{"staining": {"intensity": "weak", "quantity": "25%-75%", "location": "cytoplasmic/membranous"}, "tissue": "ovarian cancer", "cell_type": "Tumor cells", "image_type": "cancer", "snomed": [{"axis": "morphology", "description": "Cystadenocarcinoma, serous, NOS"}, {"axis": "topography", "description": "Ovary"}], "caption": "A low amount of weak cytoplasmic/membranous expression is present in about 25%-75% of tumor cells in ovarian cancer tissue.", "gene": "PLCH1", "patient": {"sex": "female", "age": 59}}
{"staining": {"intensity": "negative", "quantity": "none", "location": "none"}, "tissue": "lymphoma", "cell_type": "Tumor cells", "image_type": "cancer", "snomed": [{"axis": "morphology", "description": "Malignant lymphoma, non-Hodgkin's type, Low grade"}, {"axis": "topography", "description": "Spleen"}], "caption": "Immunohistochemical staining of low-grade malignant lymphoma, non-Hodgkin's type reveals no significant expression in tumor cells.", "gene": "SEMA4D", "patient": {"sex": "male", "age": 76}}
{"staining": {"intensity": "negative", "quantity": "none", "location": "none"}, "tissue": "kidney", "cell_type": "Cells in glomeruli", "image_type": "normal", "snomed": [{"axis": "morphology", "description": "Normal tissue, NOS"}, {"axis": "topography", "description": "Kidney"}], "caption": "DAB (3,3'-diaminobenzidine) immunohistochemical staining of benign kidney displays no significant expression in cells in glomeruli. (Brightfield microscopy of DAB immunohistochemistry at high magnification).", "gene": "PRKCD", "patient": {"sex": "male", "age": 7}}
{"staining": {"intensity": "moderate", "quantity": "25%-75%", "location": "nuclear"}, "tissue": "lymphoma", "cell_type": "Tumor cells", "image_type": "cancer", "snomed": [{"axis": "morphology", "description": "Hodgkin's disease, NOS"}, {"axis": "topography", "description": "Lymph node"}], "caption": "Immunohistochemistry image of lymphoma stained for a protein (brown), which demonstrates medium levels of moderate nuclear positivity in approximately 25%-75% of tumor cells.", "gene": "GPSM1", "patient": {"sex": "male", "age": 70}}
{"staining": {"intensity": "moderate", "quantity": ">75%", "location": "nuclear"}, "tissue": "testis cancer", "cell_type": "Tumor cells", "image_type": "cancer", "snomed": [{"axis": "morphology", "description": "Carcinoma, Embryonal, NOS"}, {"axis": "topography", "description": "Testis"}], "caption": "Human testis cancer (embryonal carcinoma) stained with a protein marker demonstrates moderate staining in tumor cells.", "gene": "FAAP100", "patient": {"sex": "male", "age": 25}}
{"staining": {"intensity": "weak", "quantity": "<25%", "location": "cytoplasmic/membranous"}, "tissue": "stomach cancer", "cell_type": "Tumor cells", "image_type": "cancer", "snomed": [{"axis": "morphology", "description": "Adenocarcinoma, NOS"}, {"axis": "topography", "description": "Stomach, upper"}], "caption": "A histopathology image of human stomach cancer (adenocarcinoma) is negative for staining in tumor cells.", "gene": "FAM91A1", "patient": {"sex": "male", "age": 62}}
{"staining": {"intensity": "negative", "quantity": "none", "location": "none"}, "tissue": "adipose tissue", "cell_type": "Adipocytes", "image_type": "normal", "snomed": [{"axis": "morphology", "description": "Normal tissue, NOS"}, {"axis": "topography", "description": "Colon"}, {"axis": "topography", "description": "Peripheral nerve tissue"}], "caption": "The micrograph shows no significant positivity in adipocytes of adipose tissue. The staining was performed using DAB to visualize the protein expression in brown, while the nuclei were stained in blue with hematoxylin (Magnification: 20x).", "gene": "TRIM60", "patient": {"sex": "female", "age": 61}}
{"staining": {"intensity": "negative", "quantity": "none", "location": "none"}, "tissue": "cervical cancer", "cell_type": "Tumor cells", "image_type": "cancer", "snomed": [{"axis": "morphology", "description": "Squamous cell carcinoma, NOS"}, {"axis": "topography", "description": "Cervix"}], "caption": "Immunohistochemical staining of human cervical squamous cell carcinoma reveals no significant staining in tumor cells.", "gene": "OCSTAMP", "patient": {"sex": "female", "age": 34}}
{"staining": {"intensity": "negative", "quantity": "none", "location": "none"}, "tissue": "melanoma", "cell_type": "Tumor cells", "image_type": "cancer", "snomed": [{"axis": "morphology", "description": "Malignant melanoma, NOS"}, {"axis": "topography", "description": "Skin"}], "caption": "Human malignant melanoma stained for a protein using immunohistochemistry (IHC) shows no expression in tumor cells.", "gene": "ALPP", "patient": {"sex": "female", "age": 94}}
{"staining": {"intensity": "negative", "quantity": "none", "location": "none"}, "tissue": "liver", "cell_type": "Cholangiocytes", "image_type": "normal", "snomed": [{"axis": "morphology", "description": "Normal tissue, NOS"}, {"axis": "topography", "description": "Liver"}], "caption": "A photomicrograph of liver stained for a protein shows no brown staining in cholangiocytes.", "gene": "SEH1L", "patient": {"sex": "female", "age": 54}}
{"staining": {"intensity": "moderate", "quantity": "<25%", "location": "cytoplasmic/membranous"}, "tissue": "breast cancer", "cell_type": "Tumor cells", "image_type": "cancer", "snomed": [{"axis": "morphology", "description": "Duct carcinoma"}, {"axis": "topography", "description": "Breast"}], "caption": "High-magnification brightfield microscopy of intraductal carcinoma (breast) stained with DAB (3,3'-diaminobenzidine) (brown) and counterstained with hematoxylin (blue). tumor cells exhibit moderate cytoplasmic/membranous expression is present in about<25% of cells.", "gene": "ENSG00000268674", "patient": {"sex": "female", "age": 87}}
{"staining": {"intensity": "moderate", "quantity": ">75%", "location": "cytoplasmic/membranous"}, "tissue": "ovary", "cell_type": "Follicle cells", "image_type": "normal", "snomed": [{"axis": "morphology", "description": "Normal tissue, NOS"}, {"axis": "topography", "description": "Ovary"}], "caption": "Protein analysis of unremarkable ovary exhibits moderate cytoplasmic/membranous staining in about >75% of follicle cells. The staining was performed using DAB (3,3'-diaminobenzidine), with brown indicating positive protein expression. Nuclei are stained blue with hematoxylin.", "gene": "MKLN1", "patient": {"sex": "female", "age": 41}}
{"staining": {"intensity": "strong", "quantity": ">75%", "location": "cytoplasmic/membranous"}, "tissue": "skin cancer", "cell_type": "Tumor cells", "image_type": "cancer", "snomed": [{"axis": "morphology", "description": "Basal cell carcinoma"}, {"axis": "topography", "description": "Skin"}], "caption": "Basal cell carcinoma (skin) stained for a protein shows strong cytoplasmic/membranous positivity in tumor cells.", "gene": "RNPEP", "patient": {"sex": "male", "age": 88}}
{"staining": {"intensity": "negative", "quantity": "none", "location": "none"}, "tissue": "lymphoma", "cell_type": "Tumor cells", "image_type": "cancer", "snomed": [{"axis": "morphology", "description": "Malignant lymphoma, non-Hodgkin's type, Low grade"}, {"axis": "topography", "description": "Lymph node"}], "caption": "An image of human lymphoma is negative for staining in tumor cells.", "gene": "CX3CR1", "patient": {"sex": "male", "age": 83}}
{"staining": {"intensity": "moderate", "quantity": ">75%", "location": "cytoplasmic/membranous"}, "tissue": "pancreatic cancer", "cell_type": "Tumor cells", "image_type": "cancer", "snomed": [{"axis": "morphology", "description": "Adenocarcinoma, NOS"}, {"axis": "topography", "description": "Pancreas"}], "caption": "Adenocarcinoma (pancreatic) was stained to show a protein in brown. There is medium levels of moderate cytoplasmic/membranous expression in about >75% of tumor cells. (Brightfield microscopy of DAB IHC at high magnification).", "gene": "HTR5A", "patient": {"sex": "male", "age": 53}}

------------------------------------------------------------

Take the records above and copy them out exactly.

{"staining": {"intensity": "weak", "quantity": "25%-75%", "location": "cytoplasmic/membranous"}, "tissue": "ovarian cancer", "cell_type": "Tumor cells", "image_type": "cancer", "snomed": [{"axis": "morphology", "description": "Cystadenocarcinoma, serous, NOS"}, {"axis": "topography", "description": "Ovary"}], "caption": "A low amount of weak cytoplasmic/membranous expression is present in about 25%-75% of tumor cells in ovarian cancer tissue.", "gene": "PLCH1", "patient": {"sex": "female", "age": 59}}
{"staining": {"intensity": "negative", "quantity": "none", "location": "none"}, "tissue": "lymphoma", "cell_type": "Tumor cells", "image_type": "cancer", "snomed": [{"axis": "morphology", "description": "Malignant lymphoma, non-Hodgkin's type, Low grade"}, {"axis": "topography", "description": "Spleen"}], "caption": "Immunohistochemical staining of low-grade malignant lymphoma, non-Hodgkin's type reveals no significant expression in tumor cells.", "gene": "SEMA4D", "patient": {"sex": "male", "age": 76}}
{"staining": {"intensity": "negative", "quantity": "none", "location": "none"}, "tissue": "kidney", "cell_type": "Cells in glomeruli", "image_type": "normal", "snomed": [{"axis": "morphology", "description": "Normal tissue, NOS"}, {"axis": "topography", "description": "Kidney"}], "caption": "DAB (3,3'-diaminobenzidine) immunohistochemical staining of benign kidney displays no significant expression in cells in glomeruli. (Brightfield microscopy of DAB immunohistochemistry at high magnification).", "gene": "PRKCD", "patient": {"sex": "male", "age": 7}}
{"staining": {"intensity": "moderate", "quantity": "25%-75%", "location": "nuclear"}, "tissue": "lymphoma", "cell_type": "Tumor cells", "image_type": "cancer", "snomed": [{"axis": "morphology", "description": "Hodgkin's disease, NOS"}, {"axis": "topography", "description": "Lymph node"}], "caption": "Immunohistochemistry image of lymphoma stained for a protein (brown), which demonstrates medium levels of moderate nuclear positivity in approximately 25%-75% of tumor cells.", "gene": "GPSM1", "patient": {"sex": "male", "age": 70}}
{"staining": {"intensity": "moderate", "quantity": ">75%", "location": "nuclear"}, "tissue": "testis cancer", "cell_type": "Tumor cells", "image_type": "cancer", "snomed": [{"axis": "morphology", "description": "Carcinoma, Embryonal, NOS"}, {"axis": "topography", "description": "Testis"}], "caption": "Human testis cancer (embryonal carcinoma) stained with a protein marker demonstrates moderate staining in tumor cells.", "gene": "FAAP100", "patient": {"sex": "male", "age": 25}}
{"staining": {"intensity": "weak", "quantity": "<25%", "location": "cytoplasmic/membranous"}, "tissue": "stomach cancer", "cell_type": "Tumor cells", "image_type": "cancer", "snomed": [{"axis": "morphology", "description": "Adenocarcinoma, NOS"}, {"axis": "topography", "description": "Stomach, upper"}], "caption": "A histopathology image of human stomach cancer (adenocarcinoma) is negative for staining in tumor cells.", "gene": "FAM91A1", "patient": {"sex": "male", "age": 62}}
{"staining": {"intensity": "negative", "quantity": "none", "location": "none"}, "tissue": "adipose tissue", "cell_type": "Adipocytes", "image_type": "normal", "snomed": [{"axis": "morphology", "description": "Normal tissue, NOS"}, {"axis": "topography", "description": "Colon"}, {"axis": "topography", "description": "Peripheral nerve tissue"}], "caption": "The micrograph shows no significant positivity in adipocytes of adipose tissue. The staining was performed using DAB to visualize the protein expression in brown, while the nuclei were stained in blue with hematoxylin (Magnification: 20x).", "gene": "TRIM60", "patient": {"sex": "female", "age": 61}}
{"staining": {"intensity": "negative", "quantity": "none", "location": "none"}, "tissue": "cervical cancer", "cell_type": "Tumor cells", "image_type": "cancer", "snomed": [{"axis": "morphology", "description": "Squamous cell carcinoma, NOS"}, {"axis": "topography", "description": "Cervix"}], "caption": "Immunohistochemical staining of human cervical squamous cell carcinoma reveals no significant staining in tumor cells.", "gene": "OCSTAMP", "patient": {"sex": "female", "age": 34}}
{"staining": {"intensity": "negative", "quantity": "none", "location": "none"}, "tissue": "melanoma", "cell_type": "Tumor cells", "image_type": "cancer", "snomed": [{"axis": "morphology", "description": "Malignant melanoma, NOS"}, {"axis": "topography", "description": "Skin"}], "caption": "Human malignant melanoma stained for a protein using immunohistochemistry (IHC) shows no expression in tumor cells.", "gene": "ALPP", "patient": {"sex": "female", "age": 94}}
{"staining": {"intensity": "negative", "quantity": "none", "location": "none"}, "tissue": "liver", "cell_type": "Cholangiocytes", "image_type": "normal", "snomed": [{"axis": "morphology", "description": "Normal tissue, NOS"}, {"axis": "topography", "description": "Liver"}], "caption": "A photomicrograph of liver stained for a protein shows no brown staining in cholangiocytes.", "gene": "SEH1L", "patient": {"sex": "female", "age": 54}}
{"staining": {"intensity": "moderate", "quantity": "<25%", "location": "cytoplasmic/membranous"}, "tissue": "breast cancer", "cell_type": "Tumor cells", "image_type": "cancer", "snomed": [{"axis": "morphology", "description": "Duct carcinoma"}, {"axis": "topography", "description": "Breast"}], "caption": "High-magnification brightfield microscopy of intraductal carcinoma (breast) stained with DAB (3,3'-diaminobenzidine) (brown) and counterstained with hematoxylin (blue). tumor cells exhibit moderate cytoplasmic/membranous expression is present in about<25% of cells.", "gene": "ENSG00000268674", "patient": {"sex": "female", "age": 87}}
{"staining": {"intensity": "moderate", "quantity": ">75%", "location": "cytoplasmic/membranous"}, "tissue": "ovary", "cell_type": "Follicle cells", "image_type": "normal", "snomed": [{"axis": "morphology", "description": "Normal tissue, NOS"}, {"axis": "topography", "description": "Ovary"}], "caption": "Protein analysis of unremarkable ovary exhibits moderate cytoplasmic/membranous staining in about >75% of follicle cells. The staining was performed using DAB (3,3'-diaminobenzidine), with brown indicating positive protein expression. Nuclei are stained blue with hematoxylin.", "gene": "MKLN1", "patient": {"sex": "female", "age": 41}}
{"staining": {"intensity": "strong", "quantity": ">75%", "location": "cytoplasmic/membranous"}, "tissue": "skin cancer", "cell_type": "Tumor cells", "image_type": "cancer", "snomed": [{"axis": "morphology", "description": "Basal cell carcinoma"}, {"axis": "topography", "description": "Skin"}], "caption": "Basal cell carcinoma (skin) stained for a protein shows strong cytoplasmic/membranous positivity in tumor cells.", "gene": "RNPEP", "patient": {"sex": "male", "age": 88}}
{"staining": {"intensity": "negative", "quantity": "none", "location": "none"}, "tissue": "lymphoma", "cell_type": "Tumor cells", "image_type": "cancer", "snomed": [{"axis": "morphology", "description": "Malignant lymphoma, non-Hodgkin's type, Low grade"}, {"axis": "topography", "description": "Lymph node"}], "caption": "An image of human lymphoma is negative for staining in tumor cells.", "gene": "CX3CR1", "patient": {"sex": "male", "age": 83}}
{"staining": {"intensity": "moderate", "quantity": ">75%", "location": "cytoplasmic/membranous"}, "tissue": "pancreatic cancer", "cell_type": "Tumor cells", "image_type": "cancer", "snomed": [{"axis": "morphology", "description": "Adenocarcinoma, NOS"}, {"axis": "topography", "description": "Pancreas"}], "caption": "Adenocarcinoma (pancreatic) was stained to show a protein in brown. There is medium levels of moderate cytoplasmic/membranous expression in about >75% of tumor cells. (Brightfield microscopy of DAB IHC at high magnification).", "gene": "HTR5A", "patient": {"sex": "male", "age": 53}}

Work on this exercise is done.